Would you give the number of lines in the entries that contain the word "source"? Nothing else is needed.

#### Material for the task:
+ + + +
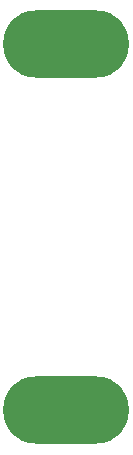
<source format=gbr>
G04 #@! TF.GenerationSoftware,KiCad,Pcbnew,(5.1.7)-1*
G04 #@! TF.CreationDate,2022-02-27T16:52:08+00:00*
G04 #@! TF.ProjectId,LBKEY,4c424b45-592e-46b6-9963-61645f706362,rev?*
G04 #@! TF.SameCoordinates,Original*
G04 #@! TF.FileFunction,Soldermask,Bot*
G04 #@! TF.FilePolarity,Negative*
%FSLAX46Y46*%
G04 Gerber Fmt 4.6, Leading zero omitted, Abs format (unit mm)*
G04 Created by KiCad (PCBNEW (5.1.7)-1) date 2022-02-27 16:52:08*
%MOMM*%
%LPD*%
G01*
G04 APERTURE LIST*
%ADD10O,10.702000X5.702000*%
G04 APERTURE END LIST*
D10*
X97710000Y-53870000D03*
X97710000Y-22870000D03*
M02*

</source>
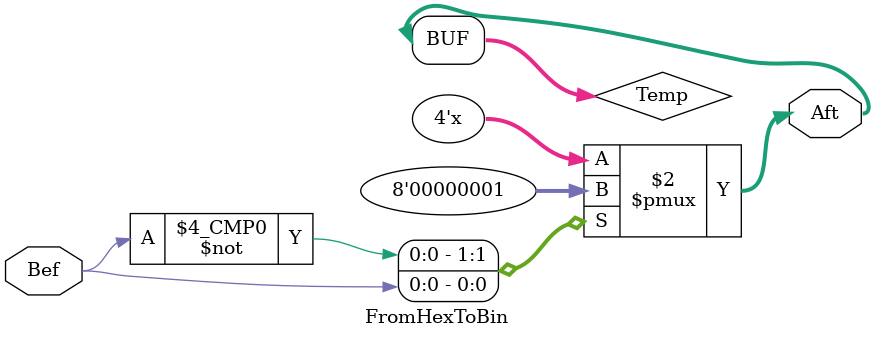
<source format=v>
module FromHexToBin (Bef,Aft);
input Bef ;

output [3:0] Aft;
reg [3:0] Temp ;
assign Aft = Temp;
always @ (Bef)
begin
case(Bef)
1'h0 : Temp=4'b0000;
1'h1 : Temp=4'b0001;
1'h2 : Temp=4'b0010;
1'h3 : Temp=4'b0011;
1'h4 : Temp=4'b0100;
1'h5 : Temp=4'b0101;
1'h6 : Temp=4'b0110;
1'h7 : Temp=4'b0111;
1'h8 : Temp=4'b1000;
1'h9 : Temp=4'b1001;
1'ha : Temp=4'b1010;
1'hb : Temp=4'b1011;
1'hc : Temp=4'b1100;
1'hd : Temp=4'b1101;
1'he : Temp=4'b1110;
1'hf : Temp=4'b1111;
endcase
end



endmodule
</source>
+ + + +
#### Solution below:
4